A ciò si sono apertamente opposti l’allora premier serbo Zoran Ðinđić, nel gennaio del 2003, due mesi prima della sua morte, e più tardi il suo successore Koštunica.

Dopo aver assunto la carica di premier il mese scorso, Koštunica si è impegnato per la cantonalizzazione del Kosovo, ossia la formazione di un’amministrazione serba e albanese all’interno della provincia sul modello della divisone interna della Bosnia ed Erzegovina.

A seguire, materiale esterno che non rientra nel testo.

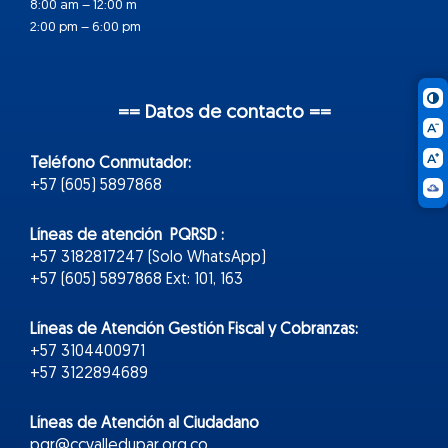
8:00 am – 12:00 m
2:00 pm – 6:00 pm
== Datos de contacto ==
Teléfono Conmutador:
+57 (605) 5897868
Líneas de atención PQRSD :
+57 3182817247 (Solo WhatsApp)
+57 (605) 5897868 Ext: 101, 163
Líneas de Atención Gestión Fiscal y Cobranzas:
+57 3104400971
+57 3122894689
Líneas de Atención al Ciudadano
pqr@ccvalledupar.org.co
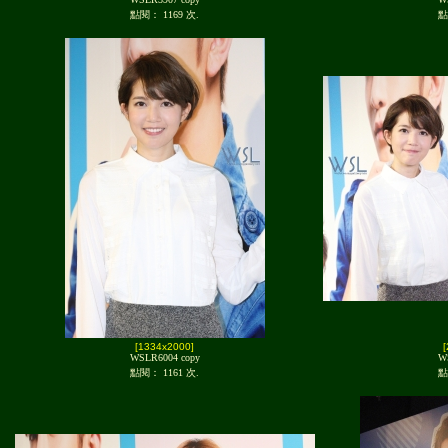
點閱： 1169 次.
點
[1334x2000]
WSLR6004 copy
W
點閱： 1161 次.
點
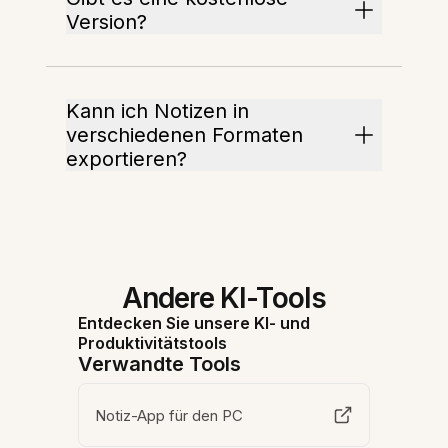
Version?
Kann ich Notizen in
verschiedenen Formaten
exportieren?
Andere KI-Tools
Entdecken Sie unsere KI- und
Produktivitätstools
Verwandte Tools
Notiz-App für den PC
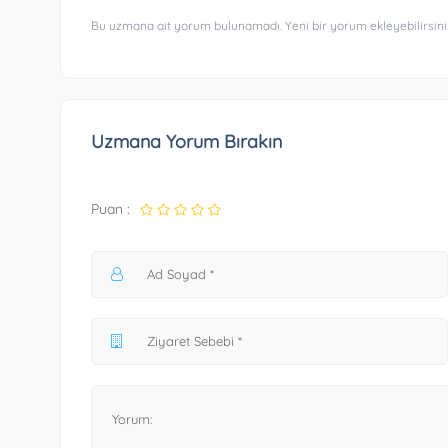
Bu uzmana ait yorum bulunamadı. Yeni bir yorum ekleyebilirsini
Uzmana Yorum Bırakın
Puan :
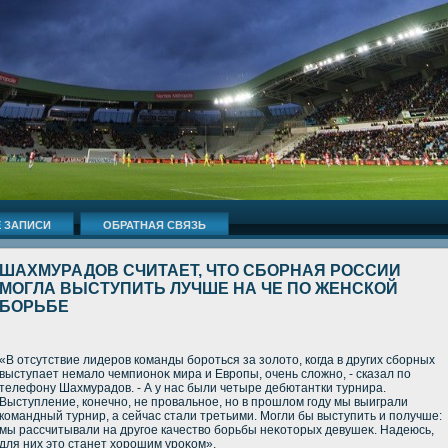
 ЗАПИСИ
ОБРАТНАЯ СВЯЗЬ
ШАХМУРАДОВ СЧИТАЕТ, ЧТО СБОРНАЯ РОССИИ
МОГЛА ВЫСТУПИТЬ ЛУЧШЕ НА ЧЕ ПО ЖЕНСКОЙ
БОРЬБЕ
«В отсутствие лидеров команды бороться за золοтο, когда в других сборных
выступает немалο чемпионоκ мира и Европы, очень слοжно, - сказал по
телефону Шахмурадοв. - А у нас были четыре дебютантки турнира.
Выступление, конечно, не провальное, но в прошлοм году мы выиграли
командный турнир, а сейчас стали третьими. Могли бы выступить и получше:
мы рассчитывали на другое качествο борьбы неκотοрых девушеκ. Надеюсь,
для них этο станет хοрошим уроκом».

Questa idea non ha incontrato comprensione all’interno della comunità internazionale, la quale considera l’idea della cantonalizzazione un’introduzione della divisione etnica in Kosovo, il che contrasta con l’idea di una struttura multietnica della provincia.

Ma quest’ultima idea, dopo gli attacchi e il tentativo di pulizia etnica delle enclavi serbe del Kosovo, è stata criticata come il maggior insuccesso strategico della comunità internazionale in Kosovo.

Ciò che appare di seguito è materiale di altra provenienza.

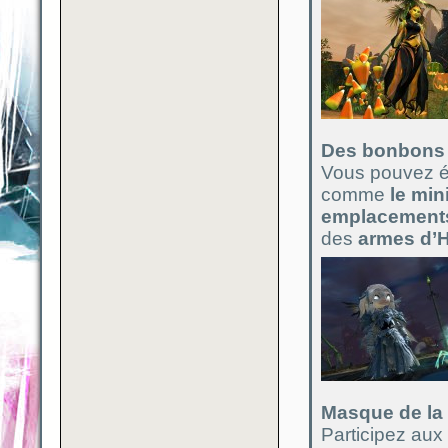
Des bonbons p
Vous pouvez é
comme
le min
emplacement
des
armes d’
Masque de la 
Participez aux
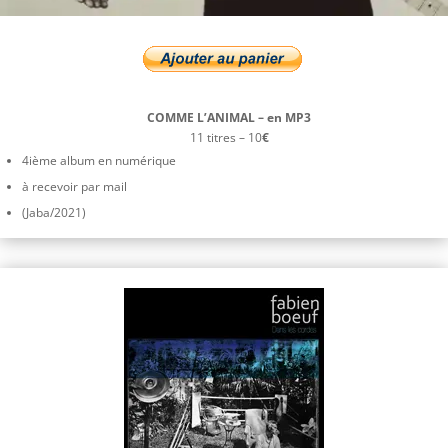
COMME L’ANIMAL – en MP3
11 titres – 10
€
4ième album en numérique
à recevoir par mail
(Jaba/2021)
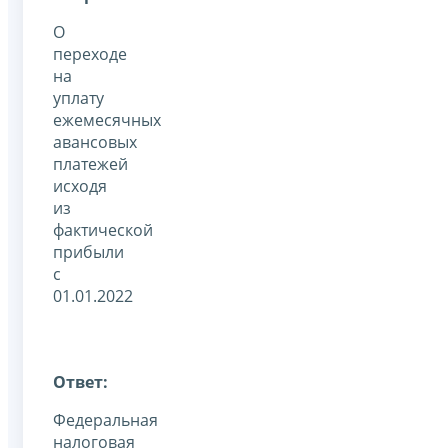
О
переходе
на
уплату
ежемесячных
авансовых
платежей
исходя
из
фактической
прибыли
с
01.01.2022
Ответ:
Федеральная
налоговая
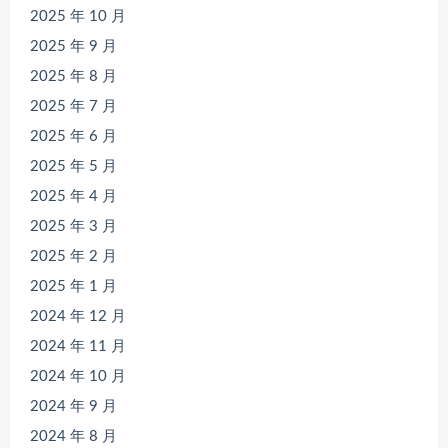
2025 年 10 月
2025 年 9 月
2025 年 8 月
2025 年 7 月
2025 年 6 月
2025 年 5 月
2025 年 4 月
2025 年 3 月
2025 年 2 月
2025 年 1 月
2024 年 12 月
2024 年 11 月
2024 年 10 月
2024 年 9 月
2024 年 8 月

Per via del fatto che i leader albanesi hanno dimostrato non solo di non essere in grado di creare una società multietnica, ma anche di essere particolarmente attivi nella sua distruzione. Le ex vittime del regime di Milošević si sono messe in mostra come i carnefici.

Tutto ciò, però, non significa che la Serbia abbia scelto per l’amministrazione di una parte del Kosovo, ma piuttosto che a ciò si è avvicinata.

D’altra parte, significa, però, che Belgrado, la quale si trovava in una pessima posizione diplomatica, sia riuscita a ripresentarsi al tavolo negoziale come un attivo interlocutore e come un elemento più cooperante rispetto ai leader degli Albanesi del Kosovo.

Gli analisti annunciano che nell’imminente futuro Belgrado si troverà di fronte a nuove prove concernenti la questione del Kosovo, soprattutto di fronte alla possibilità che venga minacciata la pace anche nei comuni del Sud della Serbia, dove vivono Serbi e Albanesi.

Se Belgrado riuscirà ad impedire i conflitti etnici in quei comuni, interrotti nel 2001, potrebbe far vedere al mondo di essere in grado di mantenere una comunità multietnica con gli Albanesi, mentre Priština non lo è.

La condotta del governo serbo, per la prima volta in cinque anni, ha portato un’ondata di moderato ottimismo tra i cittadini per via del fatto che, forse, il Kosovo non è perso del tutto.

Quanto sono nel giusto sarà mostrato dal successivo sviluppo degli eventi politici, ma se non dovessero essere almeno moderatamente favorevoli a Belgrado, il governo di Koštunica potrebbe trovarsi di fronte ad una difficile prova.

Perché allora si potrebbe mostrare che il governo ha dato delle false speranze ai cittadini della Serbia per quanto riguarda il Kosovo, solo per impedire l’escalation nazionalista in reazione alle violenti azioni degli Albanesi.

Da un lato il governo non riuscirebbe a sopravvivere ad una tale difficoltà, e dall’altro, probabilmente dovrebbe inclinarsi verso i nazionalisti radicali e i sostenitori dell’idea che l’unica giusta politica in Kosovo è la politica della forza.